EISENBERG VILLAGE is owned by a non-profit organization. Non-profit facilities reinvest revenue into operations rather than distributing to shareholders. The facility operates independently rather than as part of a larger chain. With 166 certified beds and approximately 74 residents (about 45% occupancy), it is a mid-sized facility located in RESEDA, California.

How Does Eisenberg Village Compare to Other California Nursing Homes?

Compared to the 100 nursing homes in California, EISENBERG VILLAGE's overall rating (4 stars) is above the state average of 3.2, staff turnover (19%) is significantly lower than the state average of 46%, and health inspection rating (3 stars) is at the national benchmark.

What Should Families Ask When Visiting Eisenberg Village?

Based on this facility's data, families visiting should ask: "Can I visit during a mealtime to observe dining assistance and food quality?" "How do you handle medical emergencies, and what is your hospital transfer rate?" "Can I speak with family members of current residents about their experience?"

Is Eisenberg Village Safe?

Based on CMS inspection data, EISENBERG VILLAGE has a clean safety record: no substantiated abuse findings (meaning no confirmed cases of resident harm), no Immediate Jeopardy citations (the most serious violation level indicating risk of serious injury or death), and is not on the Special Focus Facility watch list (a federal program monitoring the lowest-performing 1% of nursing homes). The facility has a 4-star overall rating and ranks #1 of 100 nursing homes in California. While no facility is perfect, families should still ask about staff-to-resident ratios and recent inspection results during their visit.

Do Nurses at Eisenberg Village Stick Around?

Staff at EISENBERG VILLAGE tend to stick around. With a turnover rate of 19%, the facility is 26 percentage points below the California average of 46%. Low turnover is a positive sign. It means caregivers have time to learn each resident's needs, medications, and personal preferences. Consistent staff also notice subtle changes in a resident's condition more quickly.

Was Eisenberg Village Ever Fined?

EISENBERG VILLAGE has been fined $40,494 across 2 penalty actions. The California average is $33,484. While any fine indicates a compliance issue, fines under $50,000 are relatively common and typically reflect isolated problems that were subsequently corrected. Families should ask what specific issues led to these fines and confirm they've been resolved.

Is Eisenberg Village on Any Federal Watch List?

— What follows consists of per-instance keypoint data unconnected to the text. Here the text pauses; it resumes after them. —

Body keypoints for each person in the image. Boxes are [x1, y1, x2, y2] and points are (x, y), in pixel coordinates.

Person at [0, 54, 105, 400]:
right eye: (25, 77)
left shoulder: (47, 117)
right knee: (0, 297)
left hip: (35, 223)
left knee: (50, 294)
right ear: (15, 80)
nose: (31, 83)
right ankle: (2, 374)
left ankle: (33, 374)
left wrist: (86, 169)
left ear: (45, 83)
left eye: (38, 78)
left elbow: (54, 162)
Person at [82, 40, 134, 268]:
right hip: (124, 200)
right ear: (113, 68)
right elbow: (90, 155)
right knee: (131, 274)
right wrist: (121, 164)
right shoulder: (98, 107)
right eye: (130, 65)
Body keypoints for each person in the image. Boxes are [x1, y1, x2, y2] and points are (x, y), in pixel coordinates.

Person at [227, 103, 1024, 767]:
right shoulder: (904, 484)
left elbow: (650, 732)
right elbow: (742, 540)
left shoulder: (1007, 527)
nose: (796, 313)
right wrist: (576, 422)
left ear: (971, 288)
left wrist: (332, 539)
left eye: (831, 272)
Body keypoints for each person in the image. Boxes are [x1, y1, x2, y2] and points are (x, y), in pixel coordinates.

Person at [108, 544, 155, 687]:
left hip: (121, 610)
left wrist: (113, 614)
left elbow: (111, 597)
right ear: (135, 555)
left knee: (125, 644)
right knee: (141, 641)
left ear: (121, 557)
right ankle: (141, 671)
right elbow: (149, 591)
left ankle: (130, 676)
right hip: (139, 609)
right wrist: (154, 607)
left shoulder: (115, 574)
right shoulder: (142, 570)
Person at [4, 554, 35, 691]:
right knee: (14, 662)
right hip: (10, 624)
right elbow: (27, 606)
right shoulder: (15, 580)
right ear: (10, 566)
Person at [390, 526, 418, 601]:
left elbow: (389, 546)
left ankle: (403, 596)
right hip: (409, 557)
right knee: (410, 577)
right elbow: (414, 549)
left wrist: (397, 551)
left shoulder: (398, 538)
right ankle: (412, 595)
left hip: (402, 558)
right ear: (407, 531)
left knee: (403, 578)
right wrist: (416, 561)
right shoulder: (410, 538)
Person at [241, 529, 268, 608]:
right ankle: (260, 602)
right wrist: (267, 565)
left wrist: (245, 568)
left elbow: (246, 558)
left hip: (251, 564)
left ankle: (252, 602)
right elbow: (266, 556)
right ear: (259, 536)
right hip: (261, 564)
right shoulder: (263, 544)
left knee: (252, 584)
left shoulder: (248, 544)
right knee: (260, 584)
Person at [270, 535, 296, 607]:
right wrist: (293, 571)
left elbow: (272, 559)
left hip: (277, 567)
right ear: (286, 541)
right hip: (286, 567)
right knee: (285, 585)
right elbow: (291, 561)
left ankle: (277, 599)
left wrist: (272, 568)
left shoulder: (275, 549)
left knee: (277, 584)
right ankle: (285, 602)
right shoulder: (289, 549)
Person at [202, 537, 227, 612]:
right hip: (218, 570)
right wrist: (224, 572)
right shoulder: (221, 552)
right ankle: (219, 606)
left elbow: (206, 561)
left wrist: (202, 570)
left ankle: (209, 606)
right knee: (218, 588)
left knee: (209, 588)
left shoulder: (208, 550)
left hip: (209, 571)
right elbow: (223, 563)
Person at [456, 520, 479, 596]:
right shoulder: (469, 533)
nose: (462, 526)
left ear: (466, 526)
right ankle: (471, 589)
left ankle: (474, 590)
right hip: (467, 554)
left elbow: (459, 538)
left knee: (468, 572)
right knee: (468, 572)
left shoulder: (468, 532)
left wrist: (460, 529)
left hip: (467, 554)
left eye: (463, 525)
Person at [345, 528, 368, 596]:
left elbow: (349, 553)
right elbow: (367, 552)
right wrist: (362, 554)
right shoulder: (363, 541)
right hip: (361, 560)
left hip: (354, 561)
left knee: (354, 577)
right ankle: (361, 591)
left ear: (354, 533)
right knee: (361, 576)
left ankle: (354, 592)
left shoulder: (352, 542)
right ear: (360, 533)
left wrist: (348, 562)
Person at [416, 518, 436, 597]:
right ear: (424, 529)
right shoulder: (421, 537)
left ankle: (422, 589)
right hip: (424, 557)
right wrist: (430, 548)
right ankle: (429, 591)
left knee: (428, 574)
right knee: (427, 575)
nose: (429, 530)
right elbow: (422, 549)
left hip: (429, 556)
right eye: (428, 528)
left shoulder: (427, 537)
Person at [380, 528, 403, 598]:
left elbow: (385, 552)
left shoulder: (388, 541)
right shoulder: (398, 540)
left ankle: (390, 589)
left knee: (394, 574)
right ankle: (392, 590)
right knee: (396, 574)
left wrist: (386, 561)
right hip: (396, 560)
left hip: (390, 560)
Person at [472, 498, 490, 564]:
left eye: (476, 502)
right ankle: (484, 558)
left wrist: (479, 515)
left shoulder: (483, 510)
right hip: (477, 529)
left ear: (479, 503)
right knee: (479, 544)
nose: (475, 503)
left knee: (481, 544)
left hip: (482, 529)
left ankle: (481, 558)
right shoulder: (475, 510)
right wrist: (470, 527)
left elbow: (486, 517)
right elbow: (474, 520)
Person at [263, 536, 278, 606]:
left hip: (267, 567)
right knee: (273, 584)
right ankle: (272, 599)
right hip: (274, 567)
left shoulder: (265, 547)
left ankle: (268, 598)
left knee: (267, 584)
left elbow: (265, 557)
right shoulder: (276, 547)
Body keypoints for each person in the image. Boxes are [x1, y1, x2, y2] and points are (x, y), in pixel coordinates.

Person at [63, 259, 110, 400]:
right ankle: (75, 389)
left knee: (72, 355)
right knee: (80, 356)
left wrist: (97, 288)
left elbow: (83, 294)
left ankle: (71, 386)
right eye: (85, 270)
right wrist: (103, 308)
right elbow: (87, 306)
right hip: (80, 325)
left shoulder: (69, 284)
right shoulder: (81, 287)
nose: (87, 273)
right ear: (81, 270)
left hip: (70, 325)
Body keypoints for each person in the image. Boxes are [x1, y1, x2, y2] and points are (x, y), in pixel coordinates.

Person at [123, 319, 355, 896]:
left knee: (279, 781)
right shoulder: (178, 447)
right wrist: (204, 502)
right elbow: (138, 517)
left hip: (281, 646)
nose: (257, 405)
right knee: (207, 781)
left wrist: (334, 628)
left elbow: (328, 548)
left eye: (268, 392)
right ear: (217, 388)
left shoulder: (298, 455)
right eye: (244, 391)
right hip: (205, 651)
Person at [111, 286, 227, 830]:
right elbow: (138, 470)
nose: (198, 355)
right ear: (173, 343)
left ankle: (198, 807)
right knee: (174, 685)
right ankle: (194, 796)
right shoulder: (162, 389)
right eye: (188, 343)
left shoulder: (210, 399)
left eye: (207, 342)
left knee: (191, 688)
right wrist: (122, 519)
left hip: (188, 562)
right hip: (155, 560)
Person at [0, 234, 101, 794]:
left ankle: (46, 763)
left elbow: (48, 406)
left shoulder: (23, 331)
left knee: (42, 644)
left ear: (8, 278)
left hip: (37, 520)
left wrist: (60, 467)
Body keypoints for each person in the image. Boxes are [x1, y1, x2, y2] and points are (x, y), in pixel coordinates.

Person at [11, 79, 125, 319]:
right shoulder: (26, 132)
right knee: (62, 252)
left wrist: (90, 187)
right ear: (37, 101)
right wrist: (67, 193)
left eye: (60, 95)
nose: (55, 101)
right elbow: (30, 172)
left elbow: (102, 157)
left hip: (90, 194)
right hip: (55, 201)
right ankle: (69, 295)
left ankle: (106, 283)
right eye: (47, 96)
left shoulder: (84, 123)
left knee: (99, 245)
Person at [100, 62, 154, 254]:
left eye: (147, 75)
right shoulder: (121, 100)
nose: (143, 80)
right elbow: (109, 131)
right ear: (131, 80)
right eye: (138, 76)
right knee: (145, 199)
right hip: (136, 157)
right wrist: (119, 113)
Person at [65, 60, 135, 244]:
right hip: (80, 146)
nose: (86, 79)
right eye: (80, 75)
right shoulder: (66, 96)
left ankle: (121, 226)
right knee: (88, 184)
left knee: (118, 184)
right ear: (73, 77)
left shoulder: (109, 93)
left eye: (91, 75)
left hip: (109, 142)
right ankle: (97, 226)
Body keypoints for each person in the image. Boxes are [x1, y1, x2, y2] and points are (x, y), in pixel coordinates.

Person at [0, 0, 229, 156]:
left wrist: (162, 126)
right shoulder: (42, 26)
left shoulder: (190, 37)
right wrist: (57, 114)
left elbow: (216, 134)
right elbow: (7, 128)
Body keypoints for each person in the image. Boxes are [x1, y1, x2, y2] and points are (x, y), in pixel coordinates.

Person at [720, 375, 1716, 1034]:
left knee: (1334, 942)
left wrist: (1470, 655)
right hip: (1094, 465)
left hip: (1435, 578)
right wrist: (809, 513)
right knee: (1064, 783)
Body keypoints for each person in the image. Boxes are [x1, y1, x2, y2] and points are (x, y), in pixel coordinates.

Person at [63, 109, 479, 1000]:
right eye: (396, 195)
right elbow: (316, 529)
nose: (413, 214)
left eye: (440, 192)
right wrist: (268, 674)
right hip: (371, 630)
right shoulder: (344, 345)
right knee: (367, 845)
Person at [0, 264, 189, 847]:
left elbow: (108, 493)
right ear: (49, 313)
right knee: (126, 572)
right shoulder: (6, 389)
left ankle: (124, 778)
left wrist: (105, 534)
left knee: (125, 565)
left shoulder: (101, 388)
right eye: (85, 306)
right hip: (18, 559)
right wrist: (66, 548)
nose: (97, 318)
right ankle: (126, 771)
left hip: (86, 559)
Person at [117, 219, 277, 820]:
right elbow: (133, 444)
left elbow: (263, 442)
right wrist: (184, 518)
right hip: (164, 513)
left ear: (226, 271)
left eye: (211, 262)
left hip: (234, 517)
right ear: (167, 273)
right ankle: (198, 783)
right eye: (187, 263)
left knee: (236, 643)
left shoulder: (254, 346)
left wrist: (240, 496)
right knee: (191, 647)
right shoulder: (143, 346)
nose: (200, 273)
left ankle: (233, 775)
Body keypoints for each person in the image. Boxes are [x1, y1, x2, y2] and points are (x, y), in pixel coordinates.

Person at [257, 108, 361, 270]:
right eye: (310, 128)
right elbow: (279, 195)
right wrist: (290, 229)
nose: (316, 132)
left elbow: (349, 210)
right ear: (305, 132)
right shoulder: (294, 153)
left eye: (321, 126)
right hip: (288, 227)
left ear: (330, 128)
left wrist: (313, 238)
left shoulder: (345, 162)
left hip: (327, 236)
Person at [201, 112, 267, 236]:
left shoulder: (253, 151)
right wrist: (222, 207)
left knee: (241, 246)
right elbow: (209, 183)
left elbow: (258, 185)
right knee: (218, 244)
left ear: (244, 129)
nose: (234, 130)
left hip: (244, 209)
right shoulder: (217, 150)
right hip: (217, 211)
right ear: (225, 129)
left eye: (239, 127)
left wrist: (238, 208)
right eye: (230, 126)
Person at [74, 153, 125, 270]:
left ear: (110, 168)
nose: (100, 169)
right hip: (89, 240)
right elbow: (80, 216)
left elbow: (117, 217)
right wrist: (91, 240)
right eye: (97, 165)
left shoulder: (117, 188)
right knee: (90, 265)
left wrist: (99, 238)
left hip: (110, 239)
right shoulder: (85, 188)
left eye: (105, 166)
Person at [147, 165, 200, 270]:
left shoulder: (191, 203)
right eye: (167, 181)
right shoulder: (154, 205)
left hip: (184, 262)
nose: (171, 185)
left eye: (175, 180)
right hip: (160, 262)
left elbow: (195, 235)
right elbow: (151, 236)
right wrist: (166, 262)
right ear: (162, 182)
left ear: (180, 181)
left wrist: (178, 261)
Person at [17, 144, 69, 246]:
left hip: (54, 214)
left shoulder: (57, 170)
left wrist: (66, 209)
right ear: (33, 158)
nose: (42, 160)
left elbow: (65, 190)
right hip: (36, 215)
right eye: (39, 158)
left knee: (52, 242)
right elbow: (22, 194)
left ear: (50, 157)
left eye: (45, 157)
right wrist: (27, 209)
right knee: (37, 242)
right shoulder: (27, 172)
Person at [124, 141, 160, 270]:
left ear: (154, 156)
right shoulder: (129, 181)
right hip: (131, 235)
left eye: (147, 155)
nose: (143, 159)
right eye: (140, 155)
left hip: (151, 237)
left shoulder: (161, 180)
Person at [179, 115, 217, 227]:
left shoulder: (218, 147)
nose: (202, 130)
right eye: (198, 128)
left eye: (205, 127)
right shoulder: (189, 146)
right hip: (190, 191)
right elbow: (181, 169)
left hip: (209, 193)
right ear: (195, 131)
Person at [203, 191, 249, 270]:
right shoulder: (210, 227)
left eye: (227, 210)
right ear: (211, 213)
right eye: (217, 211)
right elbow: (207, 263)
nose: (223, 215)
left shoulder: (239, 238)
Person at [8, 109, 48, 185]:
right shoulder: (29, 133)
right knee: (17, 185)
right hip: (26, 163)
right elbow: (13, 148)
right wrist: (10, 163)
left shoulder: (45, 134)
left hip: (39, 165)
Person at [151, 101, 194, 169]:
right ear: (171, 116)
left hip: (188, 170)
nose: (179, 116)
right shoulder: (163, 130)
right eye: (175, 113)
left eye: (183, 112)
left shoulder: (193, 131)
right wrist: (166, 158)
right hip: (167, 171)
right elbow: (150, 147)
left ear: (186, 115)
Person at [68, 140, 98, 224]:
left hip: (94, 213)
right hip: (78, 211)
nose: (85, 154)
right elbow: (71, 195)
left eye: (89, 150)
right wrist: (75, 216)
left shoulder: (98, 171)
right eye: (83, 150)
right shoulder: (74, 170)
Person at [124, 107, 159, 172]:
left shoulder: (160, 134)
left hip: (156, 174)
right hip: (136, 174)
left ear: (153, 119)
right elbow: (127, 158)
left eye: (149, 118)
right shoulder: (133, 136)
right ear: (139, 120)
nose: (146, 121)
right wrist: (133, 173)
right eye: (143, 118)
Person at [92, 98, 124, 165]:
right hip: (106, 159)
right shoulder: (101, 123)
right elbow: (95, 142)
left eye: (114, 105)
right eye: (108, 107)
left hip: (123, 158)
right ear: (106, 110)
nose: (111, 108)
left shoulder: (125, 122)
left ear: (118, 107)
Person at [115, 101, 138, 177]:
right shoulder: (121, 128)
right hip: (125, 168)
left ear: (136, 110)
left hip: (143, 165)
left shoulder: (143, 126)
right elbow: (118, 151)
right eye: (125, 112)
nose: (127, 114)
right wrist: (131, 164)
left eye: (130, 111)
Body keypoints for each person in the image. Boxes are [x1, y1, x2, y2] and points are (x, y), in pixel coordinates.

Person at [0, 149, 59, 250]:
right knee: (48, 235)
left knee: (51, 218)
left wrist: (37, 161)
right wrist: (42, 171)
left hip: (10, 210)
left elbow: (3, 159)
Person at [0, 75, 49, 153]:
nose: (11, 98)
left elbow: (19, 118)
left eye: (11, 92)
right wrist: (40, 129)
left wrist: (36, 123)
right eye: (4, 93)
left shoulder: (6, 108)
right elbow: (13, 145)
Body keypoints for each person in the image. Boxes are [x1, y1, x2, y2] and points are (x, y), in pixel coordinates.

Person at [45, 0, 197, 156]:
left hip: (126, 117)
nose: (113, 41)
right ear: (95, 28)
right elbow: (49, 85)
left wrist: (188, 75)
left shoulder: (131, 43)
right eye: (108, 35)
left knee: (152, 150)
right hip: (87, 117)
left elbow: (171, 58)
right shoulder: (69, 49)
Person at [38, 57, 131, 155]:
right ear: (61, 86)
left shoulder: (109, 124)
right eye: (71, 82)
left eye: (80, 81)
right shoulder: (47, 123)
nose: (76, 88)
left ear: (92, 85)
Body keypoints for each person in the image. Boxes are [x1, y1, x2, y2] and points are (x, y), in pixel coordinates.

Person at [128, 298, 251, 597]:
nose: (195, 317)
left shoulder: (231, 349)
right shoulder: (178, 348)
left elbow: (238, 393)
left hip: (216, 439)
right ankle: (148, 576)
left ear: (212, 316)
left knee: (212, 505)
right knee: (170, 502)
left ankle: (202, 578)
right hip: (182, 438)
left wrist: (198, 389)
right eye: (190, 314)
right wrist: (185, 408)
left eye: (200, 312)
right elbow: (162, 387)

EISENBERG VILLAGE is not on any federal watch list. The most significant is the Special Focus Facility (SFF) program, which identifies the bottom 1% of nursing homes nationally based on persistent, serious quality problems. Not being on this list means the facility has avoided the pattern of deficiencies that triggers enhanced federal oversight. This is a positive indicator, though families should still review the facility's inspection history directly.